To generalize the problem and state it more explicitly, we want to find an ordered set of K non-negative integers that add up to N chosen from all possibilities with equal probability.
None of the methods people have suggested above have equal probability for all the possibilities. I already talked about the bias in @i-draw-monkeys’s solution.
@SNICKRS solution has a bias towards the middle where the intervals are of similar size. It works by scaling random vectors drawn from a (hyper-)cube of size N and scaling them to project on to the (hyper-)plane so the components add to N. Consider the k=3 case where we’re projecting vectors chosen from a cube to points on the plane through (N,0,0), (0,N,0), and (0,0,N). Vectors that project to near the corners of that triangle, such as near (N,0,0) have a length up to N. Vectors that project to the middle, however, have length up to N*sqrt(3). In general there are sqrt(K) worth of vectors near the middle for each vector near the corners. So (25,25,25,25) is twice as likely as (100,0,0,0).
@glv’s solution is generally more uniform, but has several special cases that are not, namely it under-samples all the cases where one or more of the intervals is 0. The method picks K-1 points and then sorts them. If all K-1 points are distinct, there are (K-1)! ways to order them all of which map to a single result. If the K-1 points are not distinct, then there are fewer ways to generate that result. In the extreme, if they are all equal, there is only a single way to generate a given result. For instance, there is only one set of random values to generate (0, 0, 0, 100), but six ways to generate (1, 1, 1, 97). Specifically, the random points that lie along the diagonals are under-counted. Of the dozen places I found this algorithm mentioned on the web, none of them talked about this non-uniformity.

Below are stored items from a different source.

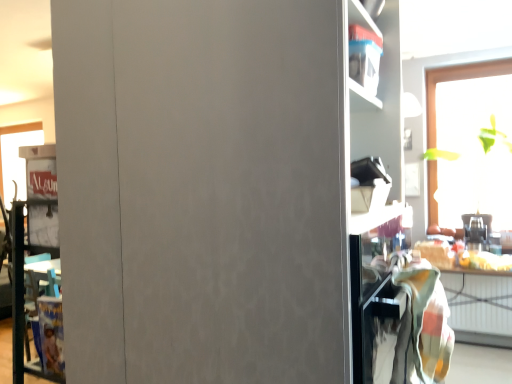
Question: Does transparent glass window at upper right have a greater width compared to multicolored woven blanket at right?

Choices:
 (A) yes
 (B) no

Answer: (B)

Question: Is transparent glass window at upper right aimed at multicolored woven blanket at right?

Choices:
 (A) no
 (B) yes

Answer: (B)

Question: Is transparent glass window at upper right outside of multicolored woven blanket at right?

Choices:
 (A) no
 (B) yes

Answer: (B)

Question: From the image's perspective, is transparent glass window at upper right above multicolored woven blanket at right?

Choices:
 (A) no
 (B) yes

Answer: (B)

Question: Is the position of transparent glass window at upper right less distant than that of multicolored woven blanket at right?

Choices:
 (A) no
 (B) yes

Answer: (A)

Question: From the image's perspective, relative to wooden table at lower right, is metallic silver toaster at right above or below?

Choices:
 (A) below
 (B) above

Answer: (B)

Question: Considering the positions of metallic silver toaster at right and wooden table at lower right in the image, is metallic silver toaster at right bigger or smaller than wooden table at lower right?

Choices:
 (A) big
 (B) small

Answer: (B)

Question: In the image, is metallic silver toaster at right on the left side or the right side of wooden table at lower right?

Choices:
 (A) right
 (B) left

Answer: (A)

Question: Considering the positions of point (482, 228) and point (442, 284), is point (482, 228) closer or farther from the camera than point (442, 284)?

Choices:
 (A) farther
 (B) closer

Answer: (A)

Question: Considering the positions of wooden table at lower right and multicolored woven blanket at right in the image, is wooden table at lower right bigger or smaller than multicolored woven blanket at right?

Choices:
 (A) big
 (B) small

Answer: (A)

Question: From the image's perspective, is wooden table at lower right above or below multicolored woven blanket at right?

Choices:
 (A) above
 (B) below

Answer: (B)

Question: Considering the positions of point (486, 273) and point (431, 317), is point (486, 273) closer or farther from the camera than point (431, 317)?

Choices:
 (A) closer
 (B) farther

Answer: (B)

Question: From their relative heights in the image, would you say wooden table at lower right is taller or shorter than multicolored woven blanket at right?

Choices:
 (A) tall
 (B) short

Answer: (A)

Question: Considering the positions of metallic silver toaster at right and multicolored woven blanket at right in the image, is metallic silver toaster at right taller or shorter than multicolored woven blanket at right?

Choices:
 (A) short
 (B) tall

Answer: (B)

Question: In terms of size, does metallic silver toaster at right appear bigger or smaller than multicolored woven blanket at right?

Choices:
 (A) big
 (B) small

Answer: (A)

The fix for @glv’s is to pick not from a square, but from a box that is N x N+1 so that we duplicate the points along the diagonal. For 2D, that’s easy, but it gets extremely messy (I think) for higher dimensions. For 3D, you are picking from a N x N+1 x N+2 box and the index futzing just grows in complexity.

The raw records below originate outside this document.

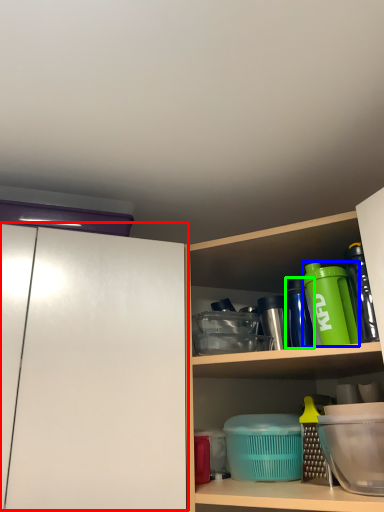
Question: Estimate the real-world distances between objects in this image. Which object is farther from glass door (highlighted by a red box), bottle (highlighted by a blue box) or bottle (highlighted by a green box)?

Choices:
 (A) bottle
 (B) bottle

Answer: (B)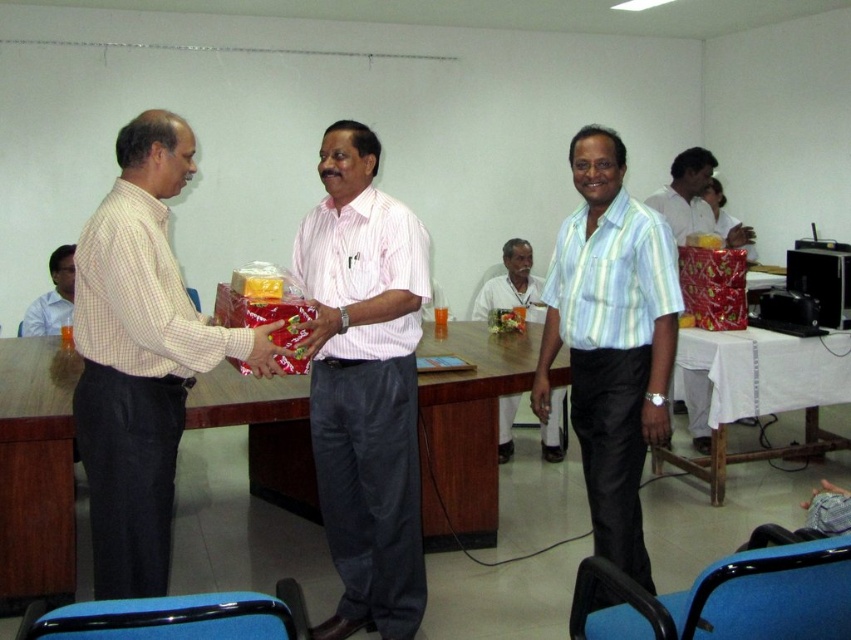
The image size is (851, 640). What do you see at coordinates (141, 356) in the screenshot?
I see `matte white shirt at left` at bounding box center [141, 356].

The width and height of the screenshot is (851, 640). I want to click on matte white shirt at left, so click(141, 356).

Identify the location of matte white shirt at left. This screenshot has height=640, width=851. (141, 356).

Is light blue striped shirt at center behind white fabric shirt at center?

No, it is not.

Which is above, light blue striped shirt at center or white fabric shirt at center?

Positioned higher is white fabric shirt at center.

Describe the element at coordinates (610, 340) in the screenshot. I see `light blue striped shirt at center` at that location.

Locate an element on the screen. This screenshot has width=851, height=640. light blue striped shirt at center is located at coordinates (610, 340).

This screenshot has width=851, height=640. What are the coordinates of `matte white shirt at left` in the screenshot? It's located at (141, 356).

Is point (106, 474) closer to viewer compared to point (43, 355)?

Yes, point (106, 474) is closer to viewer.

Locate an element on the screen. The height and width of the screenshot is (640, 851). matte white shirt at left is located at coordinates (141, 356).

I actually think that the method suggested by @i-draw-monkeys might be the easiest to fix. I’m just not sure of the math. For 2 intervals, we’re picking one number along a line which has simple uniform distribution. For 3, we’re picking from a triangle – first the height and then again along a line. The height might just need to be a power function of the random value to fix the distribution. For 4 we’re picking from a triangular pyramid and in general we’re picking from a (K-1)-simplex. So I’m suggesting that the solution might be as simple as replacing his random(N)
with (N+1) * pow( random(1), 3 )
. But it could be that the power should be 3/2 or something else.
In any case, here is a guaranteed perfectly uniform method: Initialize K numbers to 0 then loop N times incrementing a randomly chosen one. Runtime is O( N+K ) which is horrible for large N, but it’s completely unbiased.